** Your instructions **
Could you reproduce the items word for word, starting at their very first line and ending at the line that contains "Paint by Numbers", with that line included?

Top of The data

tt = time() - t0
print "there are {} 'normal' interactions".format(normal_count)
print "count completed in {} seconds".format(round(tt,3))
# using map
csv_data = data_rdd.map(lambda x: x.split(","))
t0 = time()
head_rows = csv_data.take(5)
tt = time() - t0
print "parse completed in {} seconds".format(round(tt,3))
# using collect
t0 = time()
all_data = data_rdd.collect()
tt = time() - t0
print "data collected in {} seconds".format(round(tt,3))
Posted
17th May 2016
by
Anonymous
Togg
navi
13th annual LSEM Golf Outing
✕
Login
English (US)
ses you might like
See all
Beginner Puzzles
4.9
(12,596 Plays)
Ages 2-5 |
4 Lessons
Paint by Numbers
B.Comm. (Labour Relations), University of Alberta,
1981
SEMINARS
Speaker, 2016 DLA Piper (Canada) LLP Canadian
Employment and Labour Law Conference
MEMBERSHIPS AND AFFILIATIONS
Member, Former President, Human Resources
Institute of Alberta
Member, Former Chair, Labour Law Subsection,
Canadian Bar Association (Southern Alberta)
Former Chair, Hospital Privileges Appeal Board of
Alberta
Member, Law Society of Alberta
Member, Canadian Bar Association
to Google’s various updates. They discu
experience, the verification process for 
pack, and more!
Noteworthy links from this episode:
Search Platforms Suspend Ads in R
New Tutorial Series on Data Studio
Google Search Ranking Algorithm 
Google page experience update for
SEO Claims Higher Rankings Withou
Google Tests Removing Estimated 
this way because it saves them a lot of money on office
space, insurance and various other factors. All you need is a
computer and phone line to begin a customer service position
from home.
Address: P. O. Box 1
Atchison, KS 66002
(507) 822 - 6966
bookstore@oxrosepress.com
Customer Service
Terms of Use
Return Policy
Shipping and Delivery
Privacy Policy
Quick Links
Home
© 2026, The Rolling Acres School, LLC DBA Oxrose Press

Bottom of The data

** Output below **
tt = time() - t0
print "there are {} 'normal' interactions".format(normal_count)
print "count completed in {} seconds".format(round(tt,3))
# using map
csv_data = data_rdd.map(lambda x: x.split(","))
t0 = time()
head_rows = csv_data.take(5)
tt = time() - t0
print "parse completed in {} seconds".format(round(tt,3))
# using collect
t0 = time()
all_data = data_rdd.collect()
tt = time() - t0
print "data collected in {} seconds".format(round(tt,3))
Posted
17th May 2016
by
Anonymous
Togg
navi
13th annual LSEM Golf Outing
✕
Login
English (US)
ses you might like
See all
Beginner Puzzles
4.9
(12,596 Plays)
Ages 2-5 |
4 Lessons
Paint by Numbers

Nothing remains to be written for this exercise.